Les pratiques protectionnistes conduisent nécessairement à une inflation en boule de neige, elles conduisent aussi à des  guerres commerciales qui n’auront pas de vainqueurs. Il est évident que les consommateurs sont les premiers à subir les effets du protectionnisme ; au contraire, on peut estimer que les travailleurs peuvent en être les bénéficiaires dans les pays dont la balance commerciale est fortement déséquilibrée en faveur des importations.
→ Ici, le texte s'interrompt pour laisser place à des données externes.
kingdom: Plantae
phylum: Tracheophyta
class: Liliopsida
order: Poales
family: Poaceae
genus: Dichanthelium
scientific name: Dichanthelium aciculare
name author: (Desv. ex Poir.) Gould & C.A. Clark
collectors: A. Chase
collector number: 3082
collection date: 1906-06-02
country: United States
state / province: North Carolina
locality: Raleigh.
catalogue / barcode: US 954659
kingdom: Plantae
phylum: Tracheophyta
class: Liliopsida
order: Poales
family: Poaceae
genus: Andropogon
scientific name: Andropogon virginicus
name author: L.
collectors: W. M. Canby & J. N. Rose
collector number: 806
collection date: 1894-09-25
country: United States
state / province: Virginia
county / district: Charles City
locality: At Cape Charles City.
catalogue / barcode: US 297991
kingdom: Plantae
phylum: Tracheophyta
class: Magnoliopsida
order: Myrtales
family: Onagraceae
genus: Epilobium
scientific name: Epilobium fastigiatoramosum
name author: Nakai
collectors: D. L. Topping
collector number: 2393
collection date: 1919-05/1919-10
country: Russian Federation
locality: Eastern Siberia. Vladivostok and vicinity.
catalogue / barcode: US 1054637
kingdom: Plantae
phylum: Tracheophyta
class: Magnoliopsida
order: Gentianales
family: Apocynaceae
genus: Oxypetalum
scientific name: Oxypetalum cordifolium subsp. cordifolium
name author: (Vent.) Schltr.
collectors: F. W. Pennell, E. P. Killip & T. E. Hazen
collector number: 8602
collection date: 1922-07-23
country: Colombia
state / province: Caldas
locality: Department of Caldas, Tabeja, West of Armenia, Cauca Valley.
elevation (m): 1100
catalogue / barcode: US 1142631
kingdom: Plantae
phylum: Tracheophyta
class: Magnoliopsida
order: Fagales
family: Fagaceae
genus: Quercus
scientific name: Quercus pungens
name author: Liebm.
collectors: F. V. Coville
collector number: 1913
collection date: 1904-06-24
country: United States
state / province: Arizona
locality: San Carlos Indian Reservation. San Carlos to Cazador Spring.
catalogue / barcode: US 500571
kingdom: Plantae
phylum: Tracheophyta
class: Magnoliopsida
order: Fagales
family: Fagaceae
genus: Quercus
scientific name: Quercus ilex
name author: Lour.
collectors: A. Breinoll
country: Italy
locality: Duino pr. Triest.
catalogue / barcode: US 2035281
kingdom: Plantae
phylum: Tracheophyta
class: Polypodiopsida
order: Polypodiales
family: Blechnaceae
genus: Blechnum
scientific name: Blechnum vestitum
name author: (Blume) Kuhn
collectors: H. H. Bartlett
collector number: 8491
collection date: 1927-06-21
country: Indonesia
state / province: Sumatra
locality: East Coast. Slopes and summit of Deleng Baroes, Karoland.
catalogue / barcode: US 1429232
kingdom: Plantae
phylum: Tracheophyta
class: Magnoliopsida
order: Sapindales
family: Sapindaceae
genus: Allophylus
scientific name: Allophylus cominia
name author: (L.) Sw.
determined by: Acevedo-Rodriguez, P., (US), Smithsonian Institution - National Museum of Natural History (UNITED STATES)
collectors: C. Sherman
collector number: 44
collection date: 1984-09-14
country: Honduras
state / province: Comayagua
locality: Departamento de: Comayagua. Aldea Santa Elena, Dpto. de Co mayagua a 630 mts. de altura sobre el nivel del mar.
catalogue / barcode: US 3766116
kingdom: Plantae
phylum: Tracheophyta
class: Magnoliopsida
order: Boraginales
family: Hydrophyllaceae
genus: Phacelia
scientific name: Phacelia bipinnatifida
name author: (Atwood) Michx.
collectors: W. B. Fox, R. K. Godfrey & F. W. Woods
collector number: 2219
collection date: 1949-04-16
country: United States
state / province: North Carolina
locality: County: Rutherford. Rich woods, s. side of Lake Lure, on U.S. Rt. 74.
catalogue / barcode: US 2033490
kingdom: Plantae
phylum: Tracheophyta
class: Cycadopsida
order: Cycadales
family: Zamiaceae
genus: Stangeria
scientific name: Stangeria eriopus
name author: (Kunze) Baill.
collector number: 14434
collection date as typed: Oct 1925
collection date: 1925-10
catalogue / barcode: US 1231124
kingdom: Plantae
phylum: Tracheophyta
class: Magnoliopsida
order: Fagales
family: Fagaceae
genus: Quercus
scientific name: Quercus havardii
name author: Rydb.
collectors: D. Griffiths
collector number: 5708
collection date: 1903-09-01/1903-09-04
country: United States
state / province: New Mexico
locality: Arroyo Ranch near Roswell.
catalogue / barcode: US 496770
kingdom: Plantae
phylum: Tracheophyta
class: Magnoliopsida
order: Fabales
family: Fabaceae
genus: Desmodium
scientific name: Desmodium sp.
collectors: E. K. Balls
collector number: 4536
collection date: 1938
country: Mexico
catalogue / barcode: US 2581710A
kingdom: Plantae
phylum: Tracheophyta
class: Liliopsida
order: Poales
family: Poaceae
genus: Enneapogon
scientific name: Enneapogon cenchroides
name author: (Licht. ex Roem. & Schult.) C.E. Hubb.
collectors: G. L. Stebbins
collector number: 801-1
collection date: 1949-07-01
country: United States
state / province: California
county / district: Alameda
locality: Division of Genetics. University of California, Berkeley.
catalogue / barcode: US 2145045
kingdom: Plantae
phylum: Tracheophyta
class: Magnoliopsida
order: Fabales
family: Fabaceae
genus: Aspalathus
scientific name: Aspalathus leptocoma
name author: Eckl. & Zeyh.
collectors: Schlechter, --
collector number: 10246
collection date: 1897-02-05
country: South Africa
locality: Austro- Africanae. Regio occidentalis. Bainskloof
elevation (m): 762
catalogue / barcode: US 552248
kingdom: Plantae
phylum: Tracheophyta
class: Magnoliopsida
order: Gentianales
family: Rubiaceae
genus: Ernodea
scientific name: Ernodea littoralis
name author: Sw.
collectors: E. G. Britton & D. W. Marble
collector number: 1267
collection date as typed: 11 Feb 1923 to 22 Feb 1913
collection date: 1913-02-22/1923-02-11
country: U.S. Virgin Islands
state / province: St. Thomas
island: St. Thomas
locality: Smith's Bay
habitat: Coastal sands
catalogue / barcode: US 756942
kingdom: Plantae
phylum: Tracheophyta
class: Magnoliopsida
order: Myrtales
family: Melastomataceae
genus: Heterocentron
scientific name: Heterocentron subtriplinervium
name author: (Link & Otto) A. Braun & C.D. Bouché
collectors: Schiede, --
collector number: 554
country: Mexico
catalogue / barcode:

Les conséquences d’une protection ne sont pas toujours directes mais peuvent être la conséquence secondaire d’un protectionnisme opéré ailleurs. L’objectif central de l’OMC a été, et il est toujours, le libre échange et la suppression des barrières commerciales entre les pays. De cette manière, la compétition devient mondiale et l’efficacité économique sera planétaire au profit des entreprises et au final  au profit des consommateurs. L’OMC  était l’instrument principal de la mondialisation « heureuse ». L’adhésion de la quasi-totalité des pays à l’OMC était perçue comme la preuve du succès de cette mondialisation.

Du point de vue de la théorie économique, le libre échange et la suppression des barrières conduisent à l’efficacité de l’économie mondiale, mais dans la pratique les économies ne sont pas dans le même niveau de développement ou du moins certains ne sont pas encore préparées, pour des raisons historiques ou conjoncturelles, à rentrer dans la compétition internationale en raison de leur retard technologique, de la taille de leur marché intérieur….Dans cette compétition, beaucoup d’économies ont vu leur situation se dégradée (par exemple fermeture d’usines, chômage…). La valorisation des matières premières par les pays en développement a été l’une des limites de cette mondialisation des échanges. La Chine est le pays qui a exploité à fond cette liberté commerciale en saisissant toutes les opportunités pour conquérir tous les marchés du monde grâce à la compétitivité de son économie, ses positionnements sur les segments délaissés par les grandes économies occidentales comme l’industrie manufacturière, l’automobile, ……Aujourd’hui, la première économie du monde, le chantre du libre échange, se trouve confrontée à des déséquilibres dans son commerce extérieur aussi bien avec des économies « amies » qu’avec des pays lointains comme la Chine et d’autres pays asiatiques. Trump décide alors, de suspendre les règles de l’OMC et menace beaucoup de pays  de mesures protectionnistes très fortes, allant de 10% à 75% de taxes et droits de douane à l’entrée. Les pays, comme le Canada, le Mexique et même l’Europe sont les plus touchés par ces mesures. Le pragmatisme de Trump dans le domaine des relations commerciales, comme ailleurs, est troublant : chaque fois qu’un déséquilibre  dans la balance commerciale avec un pays est défavorable aux USA, il introduit les mesures de protection ou imposer des produits américains à ce pays, c’est le cas notamment avec l’UE où il veut obliger les européens à acheter davantage de gaz de schiste pour rééquilibrer sa balance commerciale avec ces pays. Cette perspective aura des conséquences sur les exportations algériennes de gaz vers l’Europe. Malgré l’avantage économique que représente le gaz algérien (proximité, transports par gazoducs donc sans procédés de liquéfaction…), les européens risquent de se voir obligés de préférer le gaz américain. L’avantage du prix du gaz algérien sur celui des USA est très grand pour ne pas affecter significativement les contrats de Sonatrach.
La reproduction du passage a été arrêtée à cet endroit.